As we all know from following the data of this pandemic so closely, it’s mainly a killer of the elderly. Kids and young adults are hardly affected, while the rate of complications and deaths increases dramatically as people age past 65. This raises the question of how the United States of 1968 might have differed from the United States of 2020.
According to the U.S. Census, in 1968, only 9.6% of the population was over 65. In 2019, the percentage was 16.3%. In 1968, those under 18 made up 35.4% of the population; now they account for just 22.8%. Of course a pandemic would have higher mortality in an older population.
As the following chart shows, while there is about the same number of bounce-back-from-illness children now as there were in 1968, there are nearly three times as many people in the elderly high-risk category. If we’re trying to compare the deadliness of pandemics, we have to adjust for this difference.

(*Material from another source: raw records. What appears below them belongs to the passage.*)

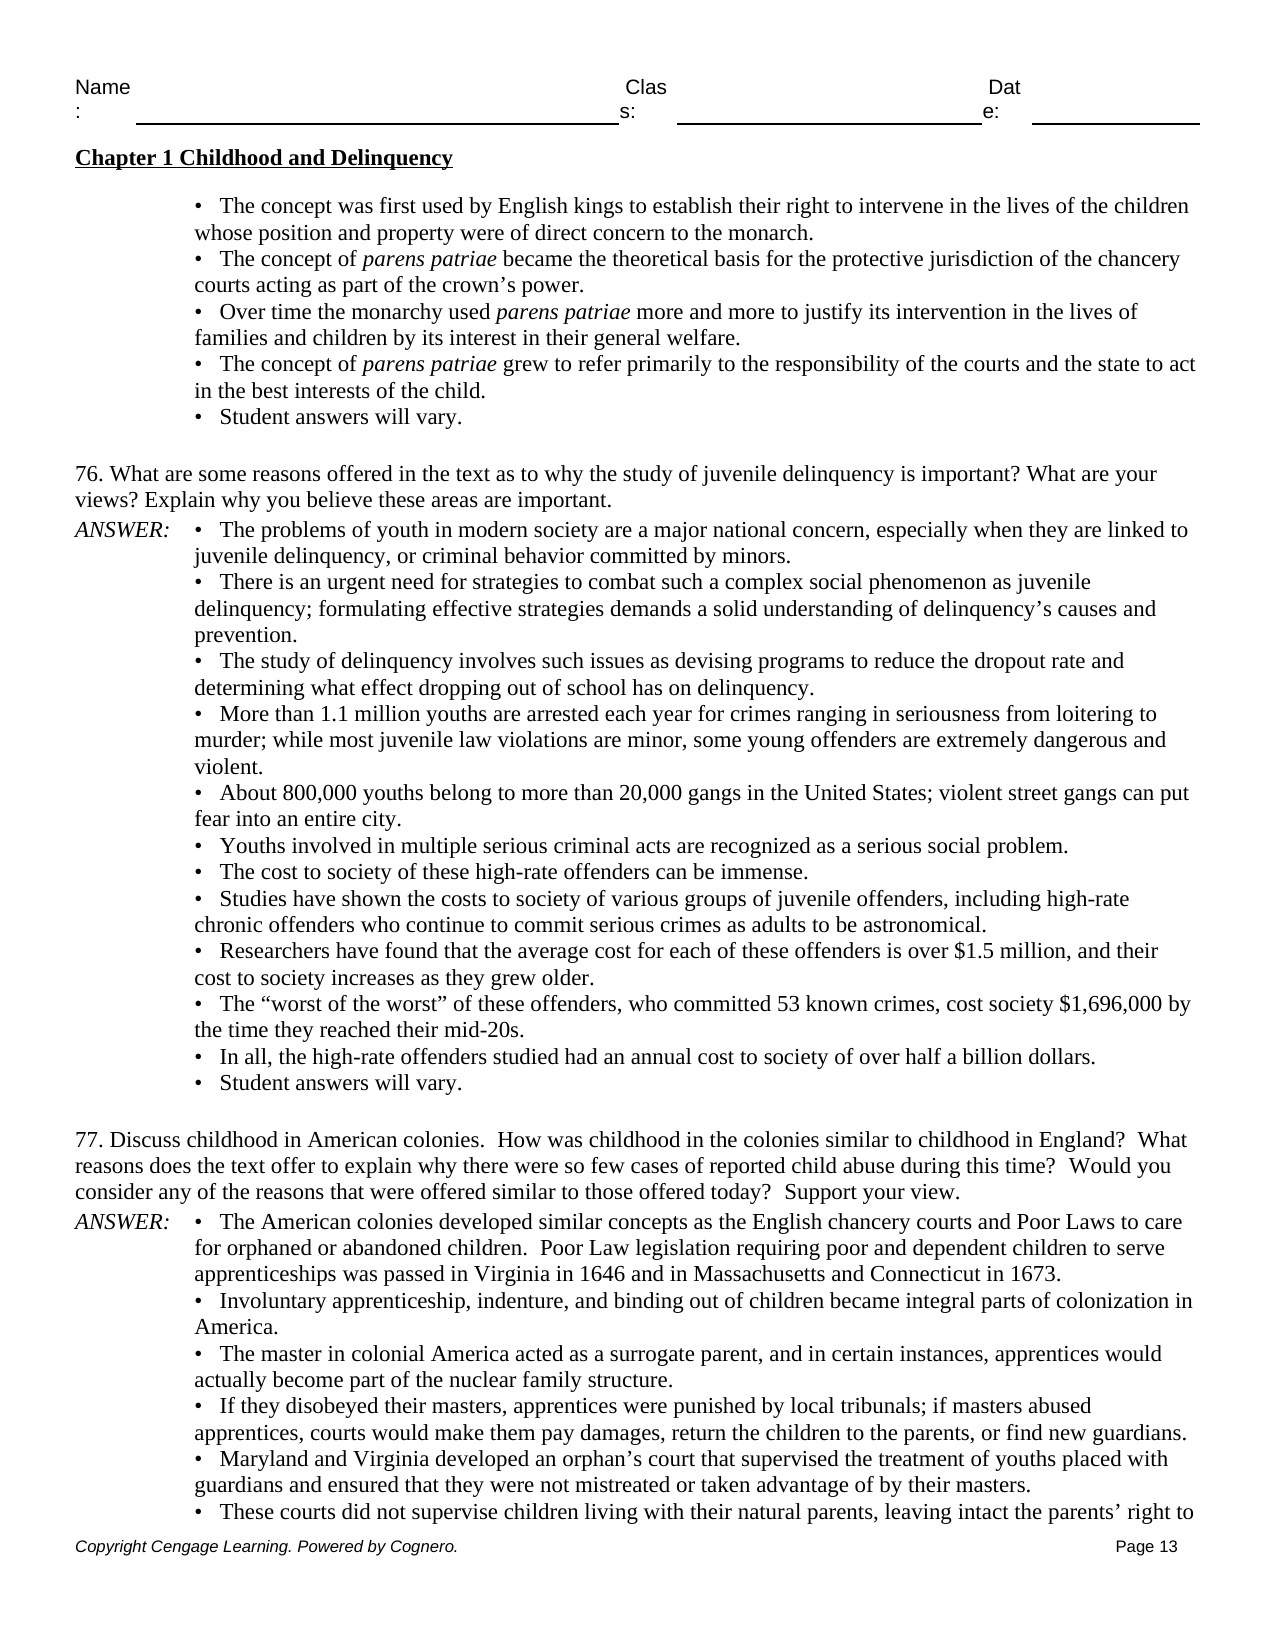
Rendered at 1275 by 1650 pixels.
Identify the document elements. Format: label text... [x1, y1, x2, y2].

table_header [75, 1126, 1200, 1527]
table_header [75, 189, 1200, 433]
table_header 76. What are some reasons offered in the text as to why the study of juvenile delinquency is important? What are your views? Explain why you believe these areas are important. [75, 460, 1200, 1099]
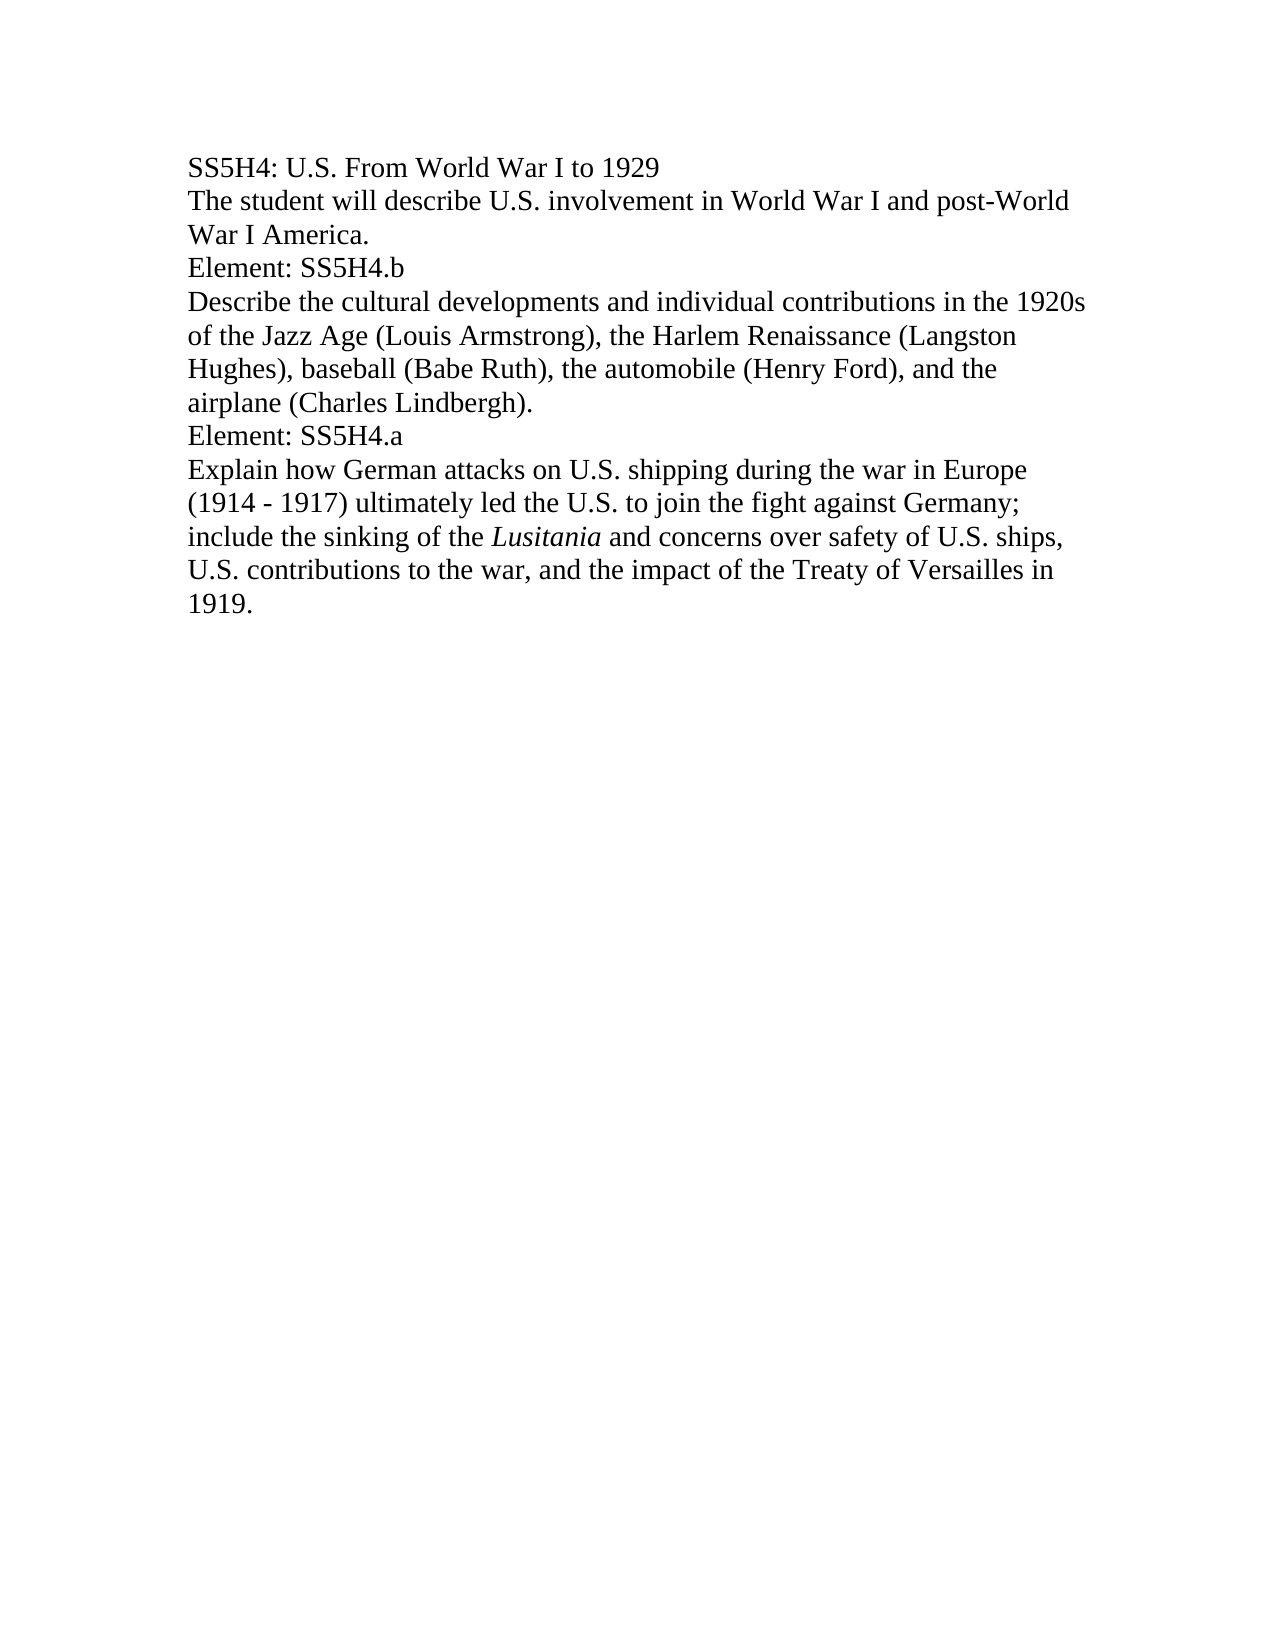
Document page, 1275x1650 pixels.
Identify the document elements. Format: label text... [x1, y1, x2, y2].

text Element: SS5H4.a [187, 418, 1087, 452]
text Explain how German attacks on U.S. shipping during the war in Europe (1914 - 1917) ultimately led the U.S. to join the fight against Germany; include the sinking of the Lusitania and concerns over safety of U.S. ships, U.S. contributions to the war, and the impact of the Treaty of Versailles in 1919. [187, 452, 1087, 619]
text SS5H4: U.S. From World War I to 1929 [187, 150, 1087, 183]
text Element: SS5H4.b [187, 251, 1087, 284]
text The student will describe U.S. involvement in World War I and post-World War I America. [187, 183, 1087, 251]
text Describe the cultural developments and individual contributions in the 1920s of the Jazz Age (Louis Armstrong), the Harlem Renaissance (Langston Hughes), baseball (Babe Ruth), the automobile (Henry Ford), and the airplane (Charles Lindbergh). [187, 284, 1087, 418]
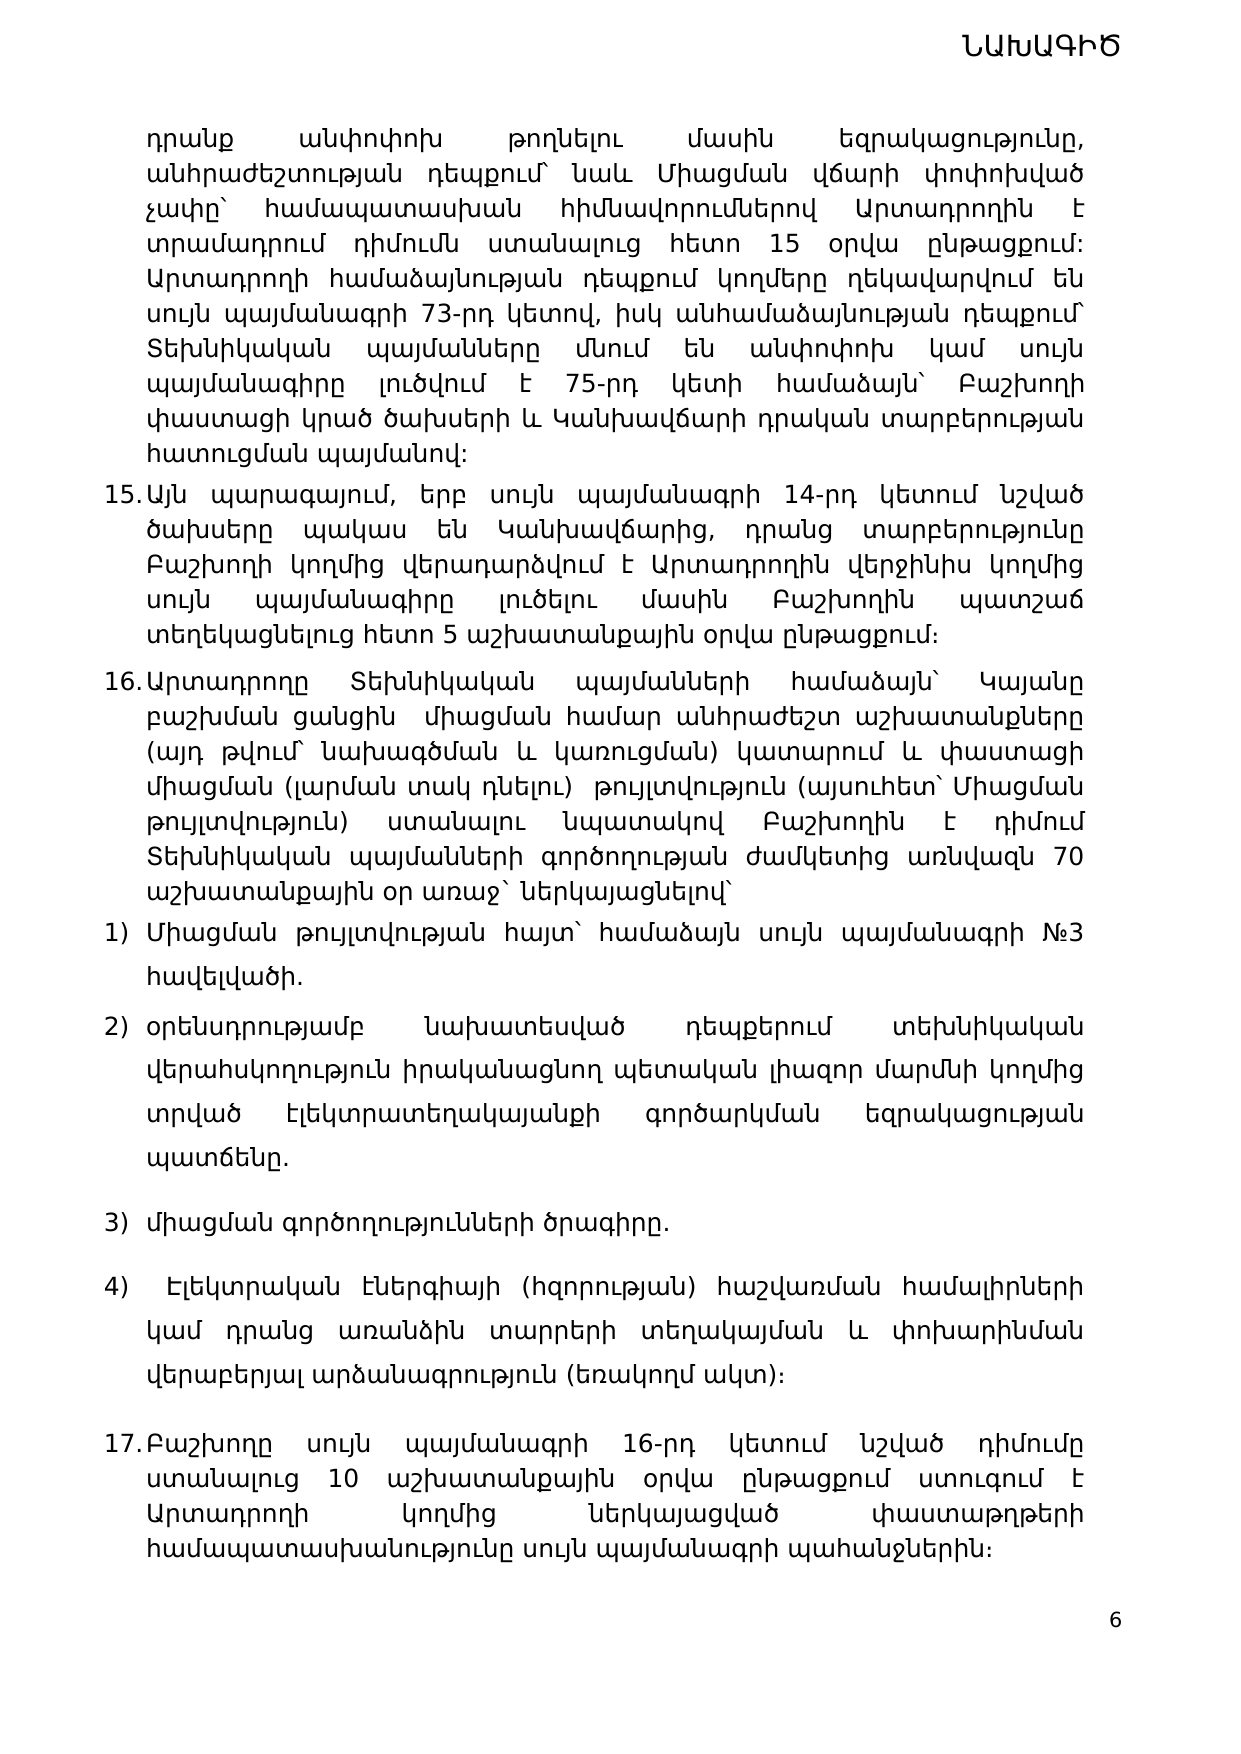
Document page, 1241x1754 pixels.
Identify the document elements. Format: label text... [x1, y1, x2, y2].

table_cell Միացման թույլտվության հայտ՝ համաձայն սույն պայմանագրի №3 հավելվածի. օրենսդրությամբ նախատեսված դեպքերում տեխնիկական վերահսկողություն իրականացնող պետական լիազոր մարմնի կողմից տրված էլեկտրատեղակայանքի գործարկման եզրակացության պատճենը. միացման գործողությունների ծրագիրը. Էլեկտրական էներգիայի (հզորության) հաշվառման համալիրների կամ դրանց առանձին տարրերի տեղակայման և փոխարինման վերաբերյալ արձանագրություն (եռակողմ ակտ)։ [90, 918, 1094, 1423]
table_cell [90, 118, 1094, 661]
table_cell Արտադրողը Տեխնիկական պայմանների համաձայն՝ Կայանը բաշխման ցանցին միացման համար անհրաժեշտ աշխատանքները (այդ թվում՝ նախագծման և կառուցման) կատարում և փաստացի միացման (լարման տակ դնելու) թույլտվություն (այսուհետ՝ Միացման թույլտվություն) ստանալու նպատակով Բաշխողին է դիմում Տեխնիկական պայմանների գործողության ժամկետից առնվազն 70 աշխատանքային օր առաջ` ներկայացնելով՝ [90, 661, 1094, 918]
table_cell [90, 1423, 1094, 1575]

But we should take the analysis a step further. In 1968, Americans’ life expectancy at birth was 70.2 years. (Interestingly, that represented a drop from the prior year, which was explained by the flu epidemic we’re talking about.) By 2019, that had risen to almost 79 years.
According to the CDC, the 1968 pandemic killed about 100,000 Americans, and “most excess deaths were in people 65 years and older.” At the moment, around 175,000 Americans have died of COVID-19. Frankly, that’s not many more people than H3N2 claimed in 1968 if we adjust for total population. The 100,000 would be 162,000 today simply by the math. In a general way, we can also assume that we’re managing to catch more people to count in our tally nowadays.
But even without such adjustments, one would expect COVID-19 to be multiples more deadly than 1968’s H3N2 just because three times as many people are in the at-risk category and they make up almost twice the percentage of the population they did, then. Moreover, our ability to keep people alive, these days, likely means that the elderly population is more vulnerable as a group than fifty years ago.
One can’t escape the observation that we’re constraining the education of our students and depriving young adults of many of the cherished experiences of youth simply because people are alive now who would have died of other causes had they been a couple generations earlier, and because they’re still alive, they have a higher risk of death from a relatively non-deadly virus.